Заключение «ЭТО ПРОПУСК В БЕССМЕРТИЕ ТВОЙ…»

Заключение

«ЭТО ПРОПУСК В БЕССМЕРТИЕ ТВОЙ…»

Что может один человек? Очень много — если на его стороне правда и истина! Жизнь и судьба Льва Николаевича Гумилёва — наглядное подтверждение данного общеизвестного факта: при столкновении человека с несоизмеримыми противодействующими силами последние способны подавить растоптать, даже уничтожить свою жертву, а после смерти – на какое-то время дискредитировать ее, однако не в состоянии уничтожить идею, носителем которой она являлась. Выдающийся индийский мыслитель Свами Вивекананда (1863– 1902) провозглашал: «Если даже весь мир будет против меня, а истина — за, она победит в конечном счете». Сказанное в полной мере относится и ко Льву Гумилёву.

> Записи:
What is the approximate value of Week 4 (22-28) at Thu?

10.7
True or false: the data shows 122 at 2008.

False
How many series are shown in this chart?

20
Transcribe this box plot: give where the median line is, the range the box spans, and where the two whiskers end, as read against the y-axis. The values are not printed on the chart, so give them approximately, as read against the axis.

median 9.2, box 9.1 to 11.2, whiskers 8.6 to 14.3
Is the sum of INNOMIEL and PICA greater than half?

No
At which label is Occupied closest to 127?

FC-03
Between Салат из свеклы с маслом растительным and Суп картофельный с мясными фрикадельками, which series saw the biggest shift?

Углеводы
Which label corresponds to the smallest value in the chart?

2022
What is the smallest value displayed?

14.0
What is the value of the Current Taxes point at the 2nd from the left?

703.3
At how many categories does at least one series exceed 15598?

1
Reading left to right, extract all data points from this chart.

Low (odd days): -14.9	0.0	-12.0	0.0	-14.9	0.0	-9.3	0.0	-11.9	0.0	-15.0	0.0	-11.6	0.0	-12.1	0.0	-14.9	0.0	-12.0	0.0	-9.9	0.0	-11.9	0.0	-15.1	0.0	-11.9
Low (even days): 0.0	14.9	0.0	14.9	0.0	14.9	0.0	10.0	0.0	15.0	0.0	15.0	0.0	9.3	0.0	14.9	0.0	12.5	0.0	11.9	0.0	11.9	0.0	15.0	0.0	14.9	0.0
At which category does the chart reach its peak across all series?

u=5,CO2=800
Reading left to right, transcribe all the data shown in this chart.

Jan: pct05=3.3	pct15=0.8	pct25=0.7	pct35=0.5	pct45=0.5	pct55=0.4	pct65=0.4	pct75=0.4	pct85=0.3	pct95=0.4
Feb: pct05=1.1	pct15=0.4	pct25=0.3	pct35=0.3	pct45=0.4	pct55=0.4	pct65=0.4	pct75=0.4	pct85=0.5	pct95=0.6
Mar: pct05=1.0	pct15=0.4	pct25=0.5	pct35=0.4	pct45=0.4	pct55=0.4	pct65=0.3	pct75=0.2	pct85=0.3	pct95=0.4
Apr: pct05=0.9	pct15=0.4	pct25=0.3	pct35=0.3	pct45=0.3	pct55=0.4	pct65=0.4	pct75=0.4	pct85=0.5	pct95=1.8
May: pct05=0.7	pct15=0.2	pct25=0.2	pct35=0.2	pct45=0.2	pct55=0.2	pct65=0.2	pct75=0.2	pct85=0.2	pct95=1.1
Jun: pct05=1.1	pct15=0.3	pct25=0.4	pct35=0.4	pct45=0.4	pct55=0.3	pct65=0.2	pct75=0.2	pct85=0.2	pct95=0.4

> Что сделать:
1 > Перепишите слово в слово часть отрывка о Льве Гумилёве от «Что может один» до «ко Льву Гумилёву.», включая эти слова.
2 > Какие годы жизни Свами Вивекананды указаны в отрывке о Льве Гумилёве?

> Ответы по заданиям:
1 >
Что может один человек? Очень много — если на его стороне правда и истина! Жизнь и судьба Льва Николаевича Гумилёва — наглядное подтверждение данного общеизвестного факта: при столкновении человека с несоизмеримыми противодействующими силами последние способны подавить растоптать, даже уничтожить свою жертву, а после смерти – на какое-то время дискредитировать ее, однако не в состоянии уничтожить идею, носителем которой она являлась. Выдающийся индийский мыслитель Свами Вивекананда (1863– 1902) провозглашал: «Если даже весь мир будет против меня, а истина — за, она победит в конечном счете». Сказанное в полной мере относится и ко Льву Гумилёву.

2 > 1863–1902